-- Opening Marker --
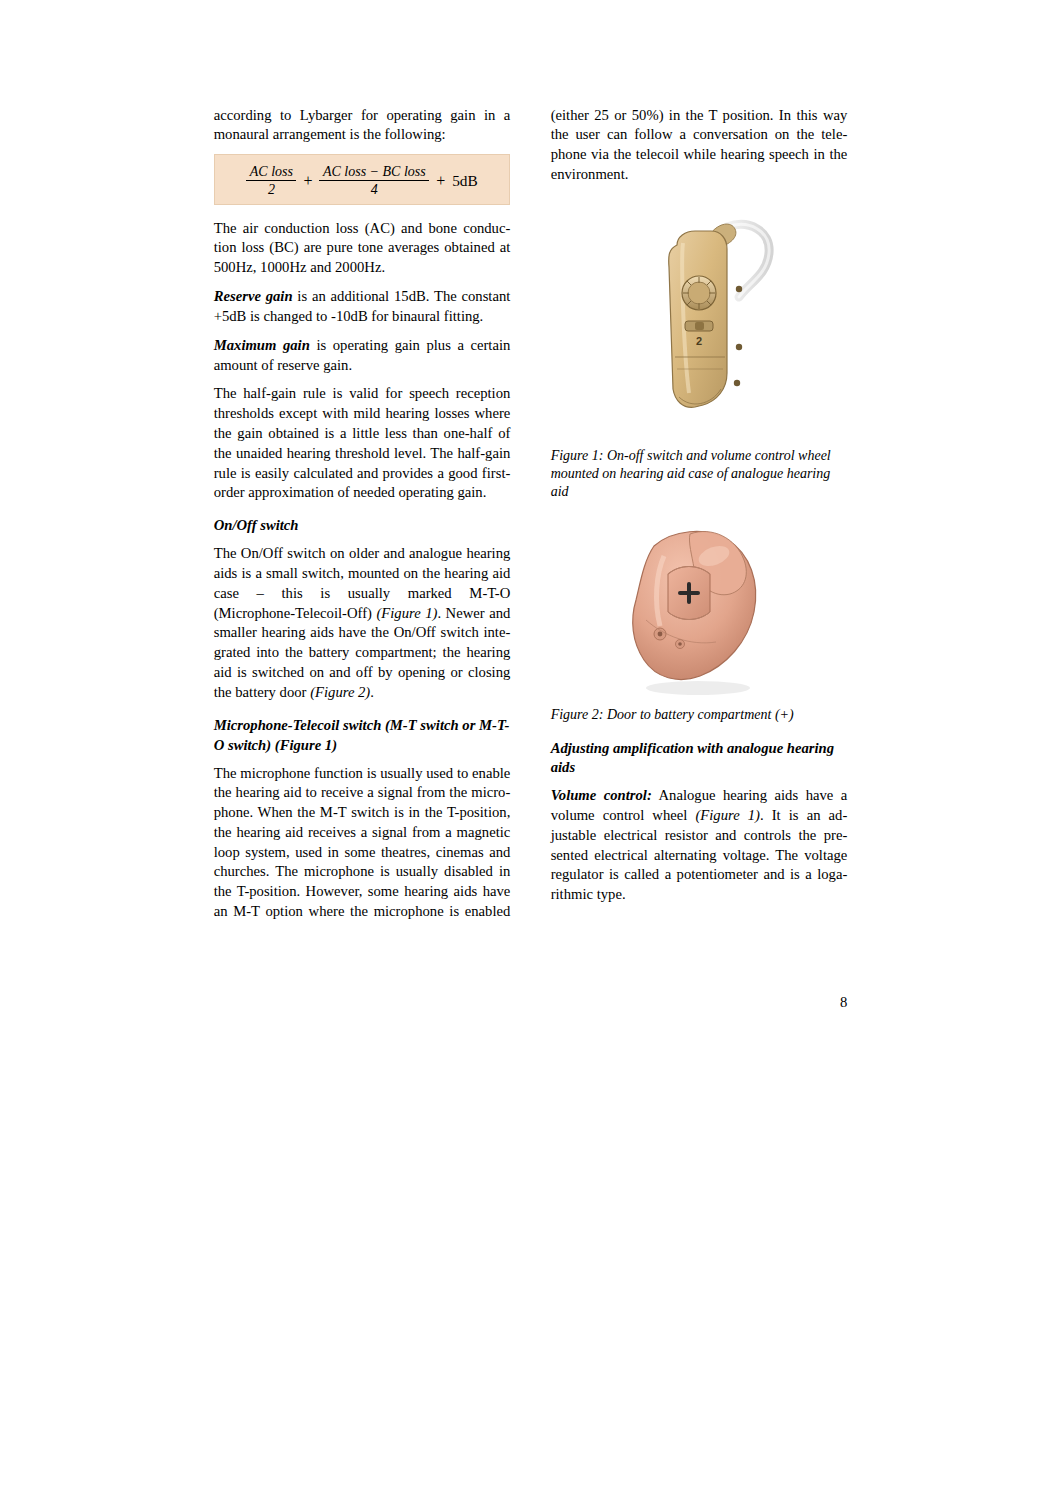according to Lybarger for operating gain in a monaural arrangement is the following:
AC loss 2 + AC loss − BC loss 4 + 5dB
The air conduction loss (AC) and bone conduction loss (BC) are pure tone averages obtained at 500Hz, 1000Hz and 2000Hz.
Reserve gain is an additional 15dB. The constant +5dB is changed to -10dB for binaural fitting.
Maximum gain is operating gain plus a certain amount of reserve gain.
The half-gain rule is valid for speech reception thresholds except with mild hearing losses where the gain obtained is a little less than one-half of the unaided hearing threshold level. The half-gain rule is easily calculated and provides a good first-order approximation of needed operating gain.
On/Off switch
The On/Off switch on older and analogue hearing aids is a small switch, mounted on the hearing aid case – this is usually marked M-T-O (Microphone-Telecoil-Off) (Figure 1). Newer and smaller hearing aids have the On/Off switch integrated into the battery compartment; the hearing aid is switched on and off by opening or closing the battery door (Figure 2).
Microphone-Telecoil switch (M-T switch or M-T-O switch) (Figure 1)
The microphone function is usually used to enable the hearing aid to receive a signal from the microphone. When the M-T switch is in the T-position, the hearing aid receives a signal from a magnetic loop system, used in some theatres, cinemas and churches. The microphone is usually disabled in the T-position. However, some hearing aids have an M-T option where the microphone is enabled (either 25 or 50%) in the T position. In this way the user can follow a conversation on the telephone via the telecoil while hearing speech in the environment.
2
Figure 1: On-off switch and volume control wheel mounted on hearing aid case of analogue hearing aid
Figure 2: Door to battery compartment (+)
Adjusting amplification with analogue hearing aids
Volume control: Analogue hearing aids have a volume control wheel (Figure 1). It is an adjustable electrical resistor and controls the presented electrical alternating voltage. The voltage regulator is called a potentiometer and is a logarithmic type.
8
-- Closing Marker --
Find and copy each line above that includes the string "usually".

The On/Off switch on older and analogue hearing aids is a small switch, mounted on the hearing aid case – this is usually marked M-T-O (Microphone-Telecoil-Off) (Figure 1). Newer and smaller hearing aids have the On/Off switch integrated into the battery compartment; the hearing aid is switched on and off by opening or closing the battery door (Figure 2).
The microphone function is usually used to enable the hearing aid to receive a signal from the microphone. When the M-T switch is in the T-position, the hearing aid receives a signal from a magnetic loop system, used in some theatres, cinemas and churches. The microphone is usually disabled in the T-position. However, some hearing aids have an M-T option where the microphone is enabled (either 25 or 50%) in the T position. In this way the user can follow a conversation on the telephone via the telecoil while hearing speech in the environment.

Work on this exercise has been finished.